Lines in the listing below may contain the string "candle". Say how many do, giving only the number.

▬▬▬▬▬▬▬▬▬▬

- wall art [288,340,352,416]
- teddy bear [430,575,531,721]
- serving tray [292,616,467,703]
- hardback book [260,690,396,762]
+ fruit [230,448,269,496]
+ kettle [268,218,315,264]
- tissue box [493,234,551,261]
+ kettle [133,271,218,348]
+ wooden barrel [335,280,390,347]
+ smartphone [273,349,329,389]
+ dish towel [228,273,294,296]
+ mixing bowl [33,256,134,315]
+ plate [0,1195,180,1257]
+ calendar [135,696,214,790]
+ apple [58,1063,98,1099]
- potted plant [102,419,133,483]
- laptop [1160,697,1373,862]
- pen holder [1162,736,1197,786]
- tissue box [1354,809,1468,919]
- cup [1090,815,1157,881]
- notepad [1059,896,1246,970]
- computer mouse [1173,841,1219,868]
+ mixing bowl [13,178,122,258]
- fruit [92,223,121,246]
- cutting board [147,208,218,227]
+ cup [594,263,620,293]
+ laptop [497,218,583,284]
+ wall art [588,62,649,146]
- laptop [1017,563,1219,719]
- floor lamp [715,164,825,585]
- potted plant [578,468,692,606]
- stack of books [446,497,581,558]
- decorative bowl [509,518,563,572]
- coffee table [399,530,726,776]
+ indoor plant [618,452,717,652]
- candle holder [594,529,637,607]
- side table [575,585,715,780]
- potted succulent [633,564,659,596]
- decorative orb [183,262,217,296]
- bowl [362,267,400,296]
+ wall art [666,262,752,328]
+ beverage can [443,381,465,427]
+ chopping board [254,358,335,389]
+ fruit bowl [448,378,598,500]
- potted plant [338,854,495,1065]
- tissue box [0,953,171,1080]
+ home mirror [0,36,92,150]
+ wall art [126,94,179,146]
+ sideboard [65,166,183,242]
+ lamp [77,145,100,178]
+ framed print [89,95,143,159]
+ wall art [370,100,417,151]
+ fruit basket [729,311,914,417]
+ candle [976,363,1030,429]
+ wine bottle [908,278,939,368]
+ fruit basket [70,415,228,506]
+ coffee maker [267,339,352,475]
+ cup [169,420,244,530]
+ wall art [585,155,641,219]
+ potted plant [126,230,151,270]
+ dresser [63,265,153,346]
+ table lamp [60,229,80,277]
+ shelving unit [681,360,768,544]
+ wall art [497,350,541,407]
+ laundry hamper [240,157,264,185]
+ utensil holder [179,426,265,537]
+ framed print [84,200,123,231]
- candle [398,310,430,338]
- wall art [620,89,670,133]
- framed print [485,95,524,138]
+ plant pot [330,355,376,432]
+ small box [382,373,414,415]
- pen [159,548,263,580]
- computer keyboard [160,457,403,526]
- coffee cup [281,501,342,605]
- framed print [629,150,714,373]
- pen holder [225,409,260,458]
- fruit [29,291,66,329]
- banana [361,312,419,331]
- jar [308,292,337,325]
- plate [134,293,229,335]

▬▬▬▬▬▬▬▬▬▬

Answer box:
3